Exercise instructions:
Hand back the entries exactly as written, minus every picture.

Data provided:

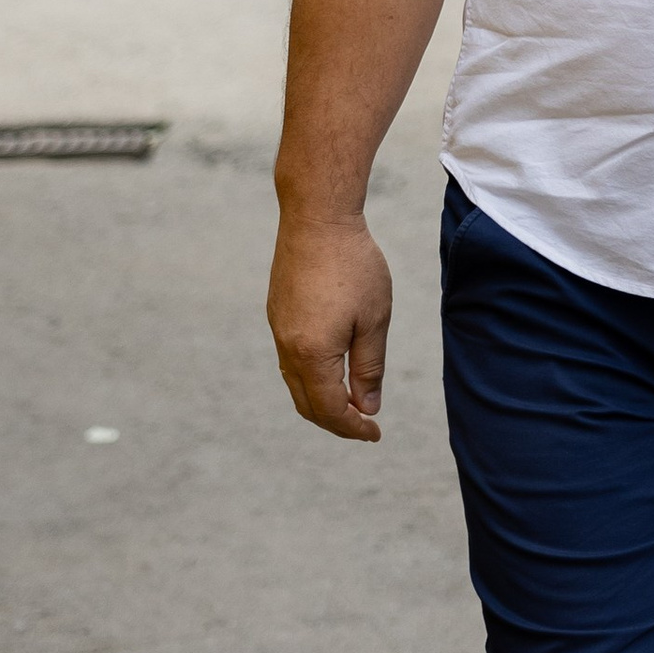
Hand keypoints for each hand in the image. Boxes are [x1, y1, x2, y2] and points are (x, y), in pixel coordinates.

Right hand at [268, 210, 393, 440]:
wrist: (317, 218)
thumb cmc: (354, 266)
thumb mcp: (374, 319)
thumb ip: (369, 368)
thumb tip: (367, 407)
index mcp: (311, 354)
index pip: (329, 409)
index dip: (353, 427)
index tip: (375, 433)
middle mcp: (287, 347)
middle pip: (306, 404)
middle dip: (335, 421)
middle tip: (365, 425)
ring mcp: (278, 330)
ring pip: (295, 383)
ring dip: (321, 400)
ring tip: (351, 402)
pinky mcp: (277, 314)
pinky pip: (289, 360)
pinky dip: (310, 377)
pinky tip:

Output of the task:
Hand keypoints for each hand in the image. Boxes are [x1, y1, x2, y2] and points are (x, y), in pixel coordinates.

Right hand at [268, 210, 393, 440]:
wrist: (317, 218)
thumb cmc: (354, 266)
thumb mcp: (374, 319)
thumb ip: (369, 368)
thumb tip: (367, 407)
index mcp: (311, 354)
index pip: (329, 409)
index dip: (353, 427)
index tip: (375, 433)
middle mcp: (287, 347)
middle pip: (306, 404)
middle dip: (335, 421)
middle tip: (365, 425)
ring mcp: (278, 330)
ring pip: (295, 383)
ring dip: (321, 400)
ring tip: (351, 402)
pinky mcp: (277, 314)
pinky pip: (289, 360)
pinky dip: (310, 377)
pinky tip:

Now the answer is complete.